Task to complete »
Return exactly those lines of the material below that fall between the line holding "16: (419, 166, 0.34)" and the line holding "49: (413, 146, 0.35)", inclusive.

Listed records »

········

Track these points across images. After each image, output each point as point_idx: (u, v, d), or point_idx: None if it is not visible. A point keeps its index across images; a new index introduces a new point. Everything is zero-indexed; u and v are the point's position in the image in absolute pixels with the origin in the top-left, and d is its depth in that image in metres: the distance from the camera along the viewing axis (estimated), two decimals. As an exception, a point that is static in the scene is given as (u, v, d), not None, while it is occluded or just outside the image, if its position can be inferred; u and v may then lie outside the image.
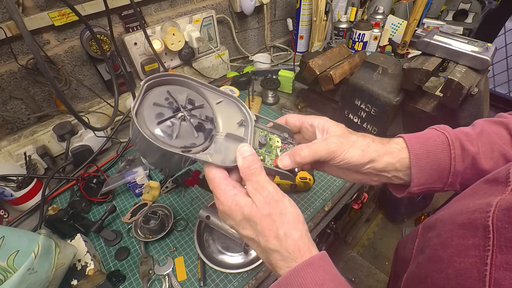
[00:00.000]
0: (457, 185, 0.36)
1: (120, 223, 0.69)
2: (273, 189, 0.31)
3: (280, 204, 0.30)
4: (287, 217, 0.30)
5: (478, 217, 0.25)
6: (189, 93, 0.35)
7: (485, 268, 0.22)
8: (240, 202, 0.31)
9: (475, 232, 0.25)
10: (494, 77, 2.00)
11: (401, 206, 1.68)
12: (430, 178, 0.35)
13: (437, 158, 0.35)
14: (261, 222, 0.30)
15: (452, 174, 0.35)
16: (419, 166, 0.34)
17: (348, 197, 0.76)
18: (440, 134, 0.36)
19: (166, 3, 0.93)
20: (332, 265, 0.30)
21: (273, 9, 1.29)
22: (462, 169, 0.35)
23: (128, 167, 0.75)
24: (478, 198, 0.28)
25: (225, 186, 0.32)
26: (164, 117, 0.31)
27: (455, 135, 0.36)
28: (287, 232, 0.29)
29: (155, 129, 0.30)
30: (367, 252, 1.70)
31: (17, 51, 0.72)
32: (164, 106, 0.32)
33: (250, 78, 1.06)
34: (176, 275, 0.59)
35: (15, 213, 0.71)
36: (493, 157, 0.34)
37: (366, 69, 0.78)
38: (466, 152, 0.34)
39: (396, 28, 1.24)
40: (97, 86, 0.91)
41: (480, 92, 0.63)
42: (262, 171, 0.32)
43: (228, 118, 0.37)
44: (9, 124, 0.79)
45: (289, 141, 0.40)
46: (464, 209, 0.28)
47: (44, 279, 0.45)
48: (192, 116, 0.33)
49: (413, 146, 0.35)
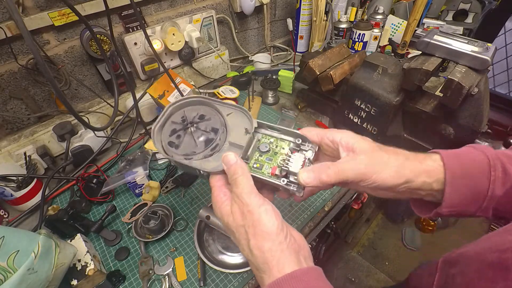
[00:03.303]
0: (490, 211, 0.33)
1: (120, 223, 0.69)
2: (249, 200, 0.30)
3: (254, 215, 0.29)
4: (258, 228, 0.29)
5: (510, 257, 0.23)
6: (203, 110, 0.40)
7: None
8: (223, 211, 0.32)
9: (506, 274, 0.23)
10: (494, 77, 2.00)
11: (401, 206, 1.68)
12: (464, 200, 0.32)
13: (475, 179, 0.32)
14: (237, 231, 0.31)
15: (488, 199, 0.31)
16: (454, 186, 0.31)
17: (348, 197, 0.76)
18: (479, 153, 0.33)
19: (166, 3, 0.93)
20: (319, 280, 0.28)
21: (273, 9, 1.29)
22: (501, 193, 0.31)
23: (128, 167, 0.75)
24: (509, 235, 0.26)
25: (217, 193, 0.33)
26: (175, 132, 0.39)
27: (496, 155, 0.33)
28: (256, 244, 0.29)
29: (167, 141, 0.38)
30: (367, 252, 1.70)
31: (17, 51, 0.72)
32: (178, 123, 0.39)
33: (250, 78, 1.06)
34: (176, 275, 0.59)
35: (15, 213, 0.71)
36: None
37: (366, 69, 0.78)
38: (509, 176, 0.31)
39: (396, 28, 1.24)
40: (97, 86, 0.91)
41: (480, 92, 0.63)
42: (244, 180, 0.31)
43: (237, 127, 0.39)
44: (9, 124, 0.79)
45: (303, 148, 0.37)
46: (494, 246, 0.26)
47: (44, 279, 0.45)
48: (197, 129, 0.39)
49: (450, 164, 0.32)
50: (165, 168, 0.81)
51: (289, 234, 0.30)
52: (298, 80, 0.95)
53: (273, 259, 0.28)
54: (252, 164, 0.37)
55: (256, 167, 0.36)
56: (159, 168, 0.82)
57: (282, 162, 0.35)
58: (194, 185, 0.77)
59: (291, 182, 0.34)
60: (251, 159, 0.37)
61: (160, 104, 0.83)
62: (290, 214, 0.69)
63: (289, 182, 0.34)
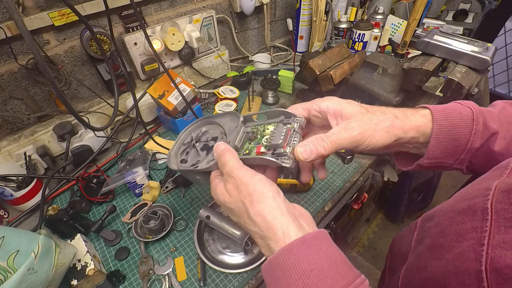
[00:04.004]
0: (465, 163, 0.35)
1: (120, 223, 0.69)
2: (240, 174, 0.31)
3: (249, 186, 0.30)
4: (255, 195, 0.30)
5: (477, 202, 0.25)
6: (206, 126, 0.47)
7: (481, 249, 0.22)
8: (218, 192, 0.34)
9: (473, 216, 0.25)
10: (494, 77, 2.00)
11: (401, 206, 1.68)
12: (444, 152, 0.34)
13: (459, 132, 0.33)
14: (235, 206, 0.32)
15: (467, 151, 0.34)
16: (440, 138, 0.33)
17: (348, 197, 0.76)
18: (466, 108, 0.35)
19: (166, 3, 0.93)
20: (328, 243, 0.29)
21: (273, 9, 1.29)
22: (479, 146, 0.33)
23: (128, 167, 0.75)
24: (476, 184, 0.28)
25: (213, 179, 0.36)
26: (184, 151, 0.46)
27: (480, 110, 0.34)
28: (257, 211, 0.29)
29: (179, 159, 0.45)
30: (367, 252, 1.70)
31: (17, 51, 0.72)
32: (186, 143, 0.47)
33: (250, 78, 1.06)
34: (176, 275, 0.59)
35: (15, 213, 0.71)
36: (506, 138, 0.34)
37: (366, 69, 0.78)
38: (487, 130, 0.33)
39: (396, 28, 1.24)
40: (97, 86, 0.91)
41: (480, 92, 0.63)
42: (231, 158, 0.33)
43: (233, 130, 0.42)
44: (9, 124, 0.79)
45: (287, 122, 0.37)
46: (464, 196, 0.28)
47: (44, 279, 0.45)
48: (200, 142, 0.45)
49: (438, 118, 0.34)
50: (165, 168, 0.81)
51: (287, 201, 0.31)
52: (298, 80, 0.95)
53: (276, 221, 0.28)
54: (242, 152, 0.38)
55: (245, 153, 0.37)
56: (159, 168, 0.82)
57: (266, 140, 0.36)
58: (194, 185, 0.77)
59: (279, 154, 0.33)
60: (242, 149, 0.38)
61: (160, 104, 0.83)
62: (290, 214, 0.69)
63: (276, 154, 0.34)
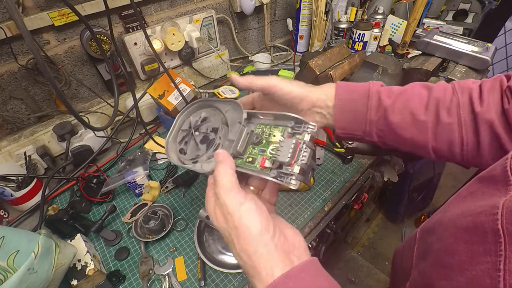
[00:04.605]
0: (374, 136, 0.40)
1: (120, 223, 0.69)
2: (228, 200, 0.29)
3: (235, 216, 0.28)
4: (240, 230, 0.28)
5: (485, 221, 0.24)
6: (206, 112, 0.40)
7: (498, 274, 0.21)
8: (209, 208, 0.32)
9: (484, 237, 0.24)
10: (494, 77, 2.00)
11: (401, 206, 1.68)
12: (350, 123, 0.40)
13: (355, 105, 0.39)
14: (223, 233, 0.31)
15: (368, 123, 0.39)
16: (341, 109, 0.39)
17: (348, 197, 0.75)
18: (365, 85, 0.40)
19: (166, 3, 0.93)
20: (317, 273, 0.28)
21: (273, 9, 1.29)
22: (376, 118, 0.38)
23: (128, 167, 0.75)
24: (478, 200, 0.27)
25: (208, 190, 0.33)
26: (183, 139, 0.40)
27: (376, 88, 0.40)
28: (242, 248, 0.28)
29: (178, 149, 0.40)
30: (367, 252, 1.70)
31: (17, 51, 0.72)
32: (185, 130, 0.41)
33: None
34: (176, 275, 0.59)
35: (15, 213, 0.71)
36: (403, 112, 0.38)
37: (366, 69, 0.78)
38: (380, 103, 0.38)
39: (396, 28, 1.24)
40: (97, 86, 0.91)
41: (480, 92, 0.63)
42: (223, 178, 0.30)
43: (235, 123, 0.36)
44: (9, 124, 0.79)
45: (297, 131, 0.32)
46: (466, 211, 0.27)
47: (44, 279, 0.45)
48: (200, 132, 0.39)
49: (339, 91, 0.39)
50: (165, 168, 0.81)
51: (278, 233, 0.28)
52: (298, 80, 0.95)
53: (260, 262, 0.27)
54: (245, 159, 0.34)
55: (249, 161, 0.33)
56: (159, 168, 0.82)
57: (273, 152, 0.31)
58: (194, 185, 0.77)
59: (283, 173, 0.30)
60: (245, 154, 0.34)
61: (160, 104, 0.83)
62: (290, 214, 0.69)
63: (281, 173, 0.30)
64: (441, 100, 0.37)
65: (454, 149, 0.37)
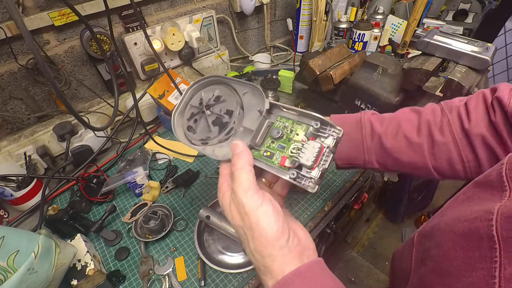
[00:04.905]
0: (375, 163, 0.42)
1: (120, 223, 0.69)
2: (245, 200, 0.28)
3: (252, 217, 0.28)
4: (257, 232, 0.28)
5: (480, 226, 0.24)
6: (220, 90, 0.37)
7: (493, 281, 0.21)
8: (224, 204, 0.31)
9: (479, 242, 0.23)
10: (494, 77, 2.00)
11: (401, 206, 1.68)
12: (349, 153, 0.42)
13: (352, 135, 0.41)
14: (237, 231, 0.31)
15: (366, 151, 0.41)
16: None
17: (348, 197, 0.75)
18: (357, 115, 0.42)
19: (166, 3, 0.93)
20: (323, 273, 0.28)
21: (273, 9, 1.29)
22: (373, 146, 0.41)
23: (128, 167, 0.75)
24: (474, 205, 0.27)
25: (222, 182, 0.33)
26: (193, 116, 0.38)
27: (368, 117, 0.42)
28: (256, 249, 0.28)
29: (186, 125, 0.38)
30: (367, 252, 1.70)
31: (17, 51, 0.72)
32: (196, 106, 0.38)
33: (250, 78, 1.06)
34: (176, 275, 0.59)
35: (15, 213, 0.71)
36: (396, 137, 0.39)
37: (366, 69, 0.78)
38: (374, 131, 0.40)
39: (396, 28, 1.24)
40: (97, 86, 0.91)
41: (480, 92, 0.63)
42: (242, 175, 0.29)
43: (253, 109, 0.35)
44: (9, 124, 0.79)
45: (322, 134, 0.30)
46: (462, 216, 0.27)
47: (44, 279, 0.45)
48: (212, 112, 0.36)
49: (334, 121, 0.39)
50: (165, 168, 0.81)
51: (292, 235, 0.28)
52: (298, 80, 0.95)
53: (274, 264, 0.27)
54: (263, 152, 0.32)
55: (266, 155, 0.32)
56: (159, 168, 0.82)
57: (294, 151, 0.30)
58: (194, 185, 0.77)
59: (303, 175, 0.29)
60: (263, 146, 0.33)
61: (160, 104, 0.83)
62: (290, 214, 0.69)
63: (300, 175, 0.29)
64: (432, 121, 0.39)
65: (456, 166, 0.38)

········

Reply »
16: (419, 166, 0.34)
17: (348, 197, 0.76)
18: (440, 134, 0.36)
19: (166, 3, 0.93)
20: (332, 265, 0.30)
21: (273, 9, 1.29)
22: (462, 169, 0.35)
23: (128, 167, 0.75)
24: (478, 198, 0.28)
25: (225, 186, 0.32)
26: (164, 117, 0.31)
27: (455, 135, 0.36)
28: (287, 232, 0.29)
29: (155, 129, 0.30)
30: (367, 252, 1.70)
31: (17, 51, 0.72)
32: (164, 106, 0.32)
33: (250, 78, 1.06)
34: (176, 275, 0.59)
35: (15, 213, 0.71)
36: (493, 157, 0.34)
37: (366, 69, 0.78)
38: (466, 152, 0.34)
39: (396, 28, 1.24)
40: (97, 86, 0.91)
41: (480, 92, 0.63)
42: (262, 171, 0.32)
43: (228, 118, 0.37)
44: (9, 124, 0.79)
45: (289, 141, 0.40)
46: (464, 209, 0.28)
47: (44, 279, 0.45)
48: (192, 116, 0.33)
49: (413, 146, 0.35)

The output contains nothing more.